### SELECTED TEXT
When the spiral fin to be fabricated has a small inner diameter as compared with the width of the strip used, the compressive force applied to a portion of the strip corresponding to the outer edge portion of the spiral fin, as described hereinabove, would increase in intensity, so that partial buckling would occur in the strip immediately before being drawn between the rolls. Thus, the fabricated spiral fin would have riffles in its outer edge portion which would render the spiral fin unacceptable for specifications. When such riffles occur in the outer edge portions, processing of the spiral fin in the following steps would be interferred with, thereby reducing the operation efficiency in the fabrication of the spiral fin.

When the difference in rolling reduction between the inner edge portion and the outer edge portion of the spiral fin is increased to obtain a small inner diameter in the spiral fin, the compressive force applied to the outer edge portion of the spiral fin is increased in intensity as aforesaid, and this would increase the thickness of the strip before it is drawn between the rolls. Combined with deformation of the rolls due to an increase in rolling load, this would result in the strip being bitten intermittently by the rolls or the strip not being bitten at all. When the strip is intermittently bitten by the rolls, rupture would occur in the outer edge portion of the fabricated spiral fin. When the strip is bitten by the rolls, it would be impossible to continue the rolling and bending operation.

Under these circumstances, it has not been the performance which a finned tube of a heat exchanger is required to show but the limitations placed by the operation to be performed on a strip for fabricating a spiral fin that have been a predominant factor in deciding the dimensions of the spiral fins and tubes. Thus, the present tendency is to use tubes and spiral fins of larger dimensions than are necessary, raising the serious problem of wasting material from the point of view of conserving natural resources and reducing production cost.

SUMMARY OF THE INVENTION

This invention has as its object the provision of an apparatus for the fabrication of a spiral fin enabling a smaller inner diameter to be obtained in a spiral fin from a strip of the same diameter than in the prior art and permitting the thickness of the spiral fin to be reduced.

### WHAT THE TASK REQUIRES
Continue the passage on rolling strip into spiral fins, starting right after its final sentence.

### EXCERPTED RECORDS
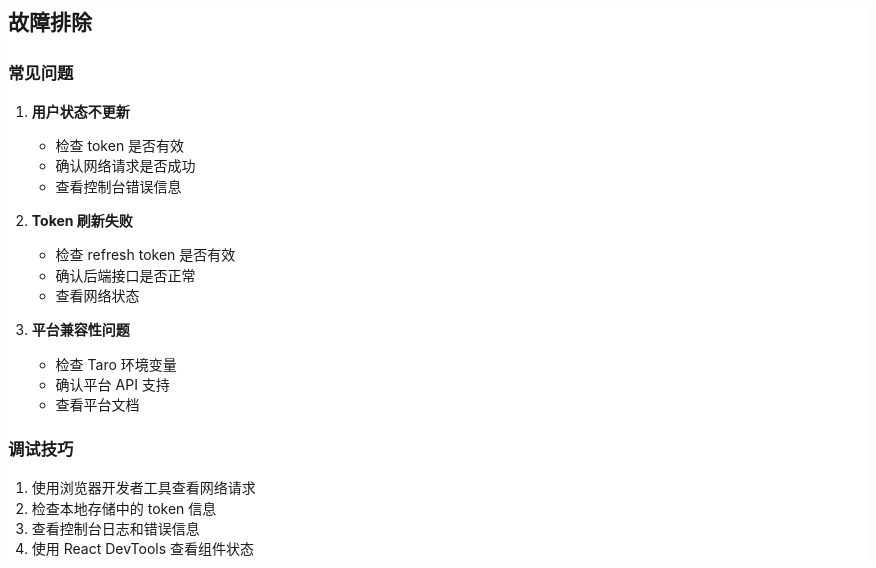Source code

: ## 故障排除

### 常见问题

1. **用户状态不更新**
   - 检查 token 是否有效
   - 确认网络请求是否成功
   - 查看控制台错误信息

2. **Token 刷新失败**
   - 检查 refresh token 是否有效
   - 确认后端接口是否正常
   - 查看网络状态

3. **平台兼容性问题**
   - 检查 Taro 环境变量
   - 确认平台 API 支持
   - 查看平台文档

### 调试技巧

1. 使用浏览器开发者工具查看网络请求
2. 检查本地存储中的 token 信息
3. 查看控制台日志和错误信息
4. 使用 React DevTools 查看组件状态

### REPLY TO THE TASK
The outstanding characteristic of the invention enabling the aforesaid object to be accomplished is that a tension is imparted to the strip being drawn between the rolls by the rotation of the latter to make the speed at which the strip is drawn between the rolls as close as possible to the speed at which the outer edge portion of the spiral fin is rolled, so as to reduce the compressive force applied to a portion of the strip corresponding to the outer edge portion of the spiral fin, thereby improving the forming limit of the fin.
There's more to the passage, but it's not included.